- Task statement -
Look through the data for the string "properties". Copy every line where it is found.

- Records supplied -
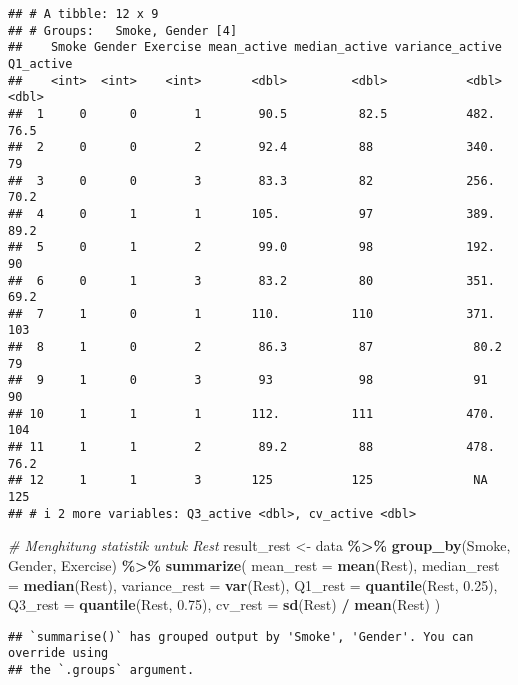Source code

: \documentclass[
]{article}
\newenvironment{Shaded}{\begin{snugshade}}{\end{snugshade}}
\newcommand{\AttributeTok}[1]{\textcolor[rgb]{0.13,0.29,0.53}{#1}}
\newcommand{\CommentTok}[1]{\textcolor[rgb]{0.56,0.35,0.01}{\textit{#1}}}
\newcommand{\FloatTok}[1]{\textcolor[rgb]{0.00,0.00,0.81}{#1}}
\newcommand{\FunctionTok}[1]{\textcolor[rgb]{0.13,0.29,0.53}{\textbf{#1}}}
\newcommand{\NormalTok}[1]{#1}
\newcommand{\OtherTok}[1]{\textcolor[rgb]{0.56,0.35,0.01}{#1}}
\newcommand{\SpecialCharTok}[1]{\textcolor[rgb]{0.81,0.36,0.00}{\textbf{#1}}}
\begin{document}
\begin{verbatim}
## # A tibble: 12 x 9
## # Groups:   Smoke, Gender [4]
##    Smoke Gender Exercise mean_active median_active variance_active Q1_active
##    <int>  <int>    <int>       <dbl>         <dbl>           <dbl>     <dbl>
##  1     0      0        1        90.5          82.5           482.       76.5
##  2     0      0        2        92.4          88             340.       79  
##  3     0      0        3        83.3          82             256.       70.2
##  4     0      1        1       105.           97             389.       89.2
##  5     0      1        2        99.0          98             192.       90  
##  6     0      1        3        83.2          80             351.       69.2
##  7     1      0        1       110.          110             371.      103  
##  8     1      0        2        86.3          87              80.2      79  
##  9     1      0        3        93            98              91        90  
## 10     1      1        1       112.          111             470.      104  
## 11     1      1        2        89.2          88             478.       76.2
## 12     1      1        3       125           125              NA       125  
## # i 2 more variables: Q3_active <dbl>, cv_active <dbl>
\end{verbatim}

\begin{Shaded}
\begin{Highlighting}[]
\CommentTok{\# Menghitung statistik untuk Rest }
\NormalTok{result\_rest }\OtherTok{\textless{}{-}}\NormalTok{ data }\SpecialCharTok{\%\textgreater{}\%}
  \FunctionTok{group\_by}\NormalTok{(Smoke, Gender, Exercise) }\SpecialCharTok{\%\textgreater{}\%}
  \FunctionTok{summarize}\NormalTok{(}
    \AttributeTok{mean\_rest =} \FunctionTok{mean}\NormalTok{(Rest),}
    \AttributeTok{median\_rest =} \FunctionTok{median}\NormalTok{(Rest),}
    \AttributeTok{variance\_rest =} \FunctionTok{var}\NormalTok{(Rest),}
    \AttributeTok{Q1\_rest =} \FunctionTok{quantile}\NormalTok{(Rest, }\FloatTok{0.25}\NormalTok{),}
    \AttributeTok{Q3\_rest =} \FunctionTok{quantile}\NormalTok{(Rest, }\FloatTok{0.75}\NormalTok{),}
    \AttributeTok{cv\_rest =} \FunctionTok{sd}\NormalTok{(Rest) }\SpecialCharTok{/} \FunctionTok{mean}\NormalTok{(Rest)}
\NormalTok{  )}
\end{Highlighting}
\end{Shaded}

\begin{verbatim}
## `summarise()` has grouped output by 'Smoke', 'Gender'. You can override using
## the `.groups` argument.
\end{verbatim}
\end{document}
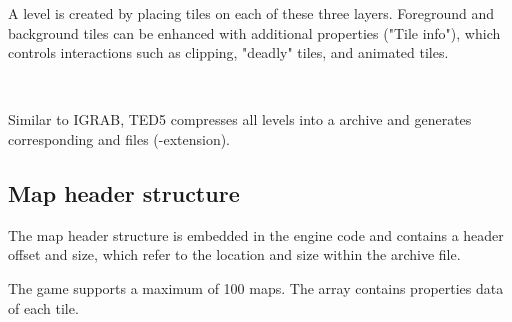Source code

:\documentclass[book.tex]{subfiles}
\begin{document}
A level is created by placing tiles on each of these three layers. Foreground and background tiles can be enhanced with additional properties ("Tile info"), which controls interactions such as clipping, "deadly" tiles, and animated tiles. \\

\par
{}\\
 
\par
Similar to IGRAB, TED5 compresses all levels into a  archive and generates corresponding  and  files (-extension).\\

 
\subsection{Map header structure}
The map header structure is embedded in the engine code and contains a header offset and size, which refer to the location and size within the  archive file. \\

\par
\begin{minipage}{\textwidth}
 \par
 \end{minipage}

The game supports a maximum of 100 maps. The  array contains properties data of each tile.
 
\end{document}

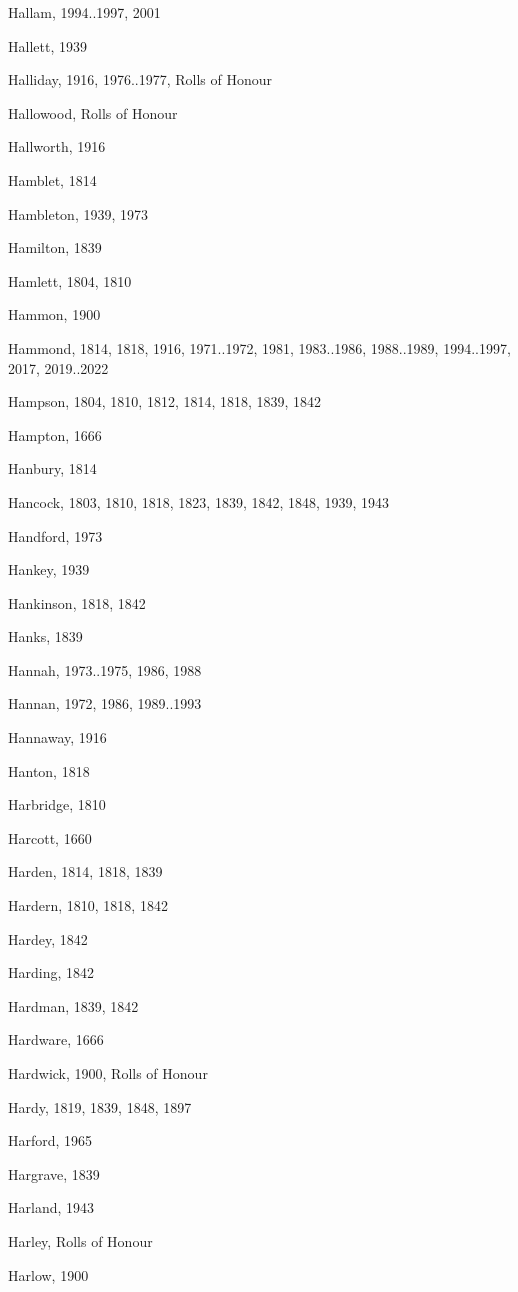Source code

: \begin{theindex}
\item Hallam, 1994..1997, 2001
\item Hallett, 1939
\item Halliday, 1916, 1976..1977, Rolls of Honour
\item Hallowood, Rolls of Honour
\item Hallworth, 1916
\item Hamblet, 1814
\item Hambleton, 1939, 1973
\item Hamilton, 1839
\item Hamlett, 1804, 1810
\item Hammon, 1900
\item Hammond, 1814, 1818, 1916, 1971..1972, 1981, 1983..1986, 1988..1989, 1994..1997, 2017, 2019..2022
\item Hampson, 1804, 1810, 1812, 1814, 1818, 1839, 1842
\item Hampton, 1666
\item Hanbury, 1814
\item Hancock, 1803, 1810, 1818, 1823, 1839, 1842, 1848, 1939, 1943
\item Handford, 1973
\item Hankey, 1939
\item Hankinson, 1818, 1842
\item Hanks, 1839
\item Hannah, 1973..1975, 1986, 1988
\item Hannan, 1972, 1986, 1989..1993
\item Hannaway, 1916
\item Hanton, 1818
\item Harbridge, 1810
\item Harcott, 1660
\item Harden, 1814, 1818, 1839
\item Hardern, 1810, 1818, 1842
\item Hardey, 1842
\item Harding, 1842
\item Hardman, 1839, 1842
\item Hardware, 1666
\item Hardwick, 1900, Rolls of Honour
\item Hardy, 1819, 1839, 1848, 1897
\item Harford, 1965
\item Hargrave, 1839
\item Harland, 1943
\item Harley, Rolls of Honour
\item Harlow, 1900

\end{theindex}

- Response area -
A level is created by placing tiles on each of these three layers. Foreground and background tiles can be enhanced with additional properties ("Tile info"), which controls interactions such as clipping, "deadly" tiles, and animated tiles. \\
The game supports a maximum of 100 maps. The  array contains properties data of each tile.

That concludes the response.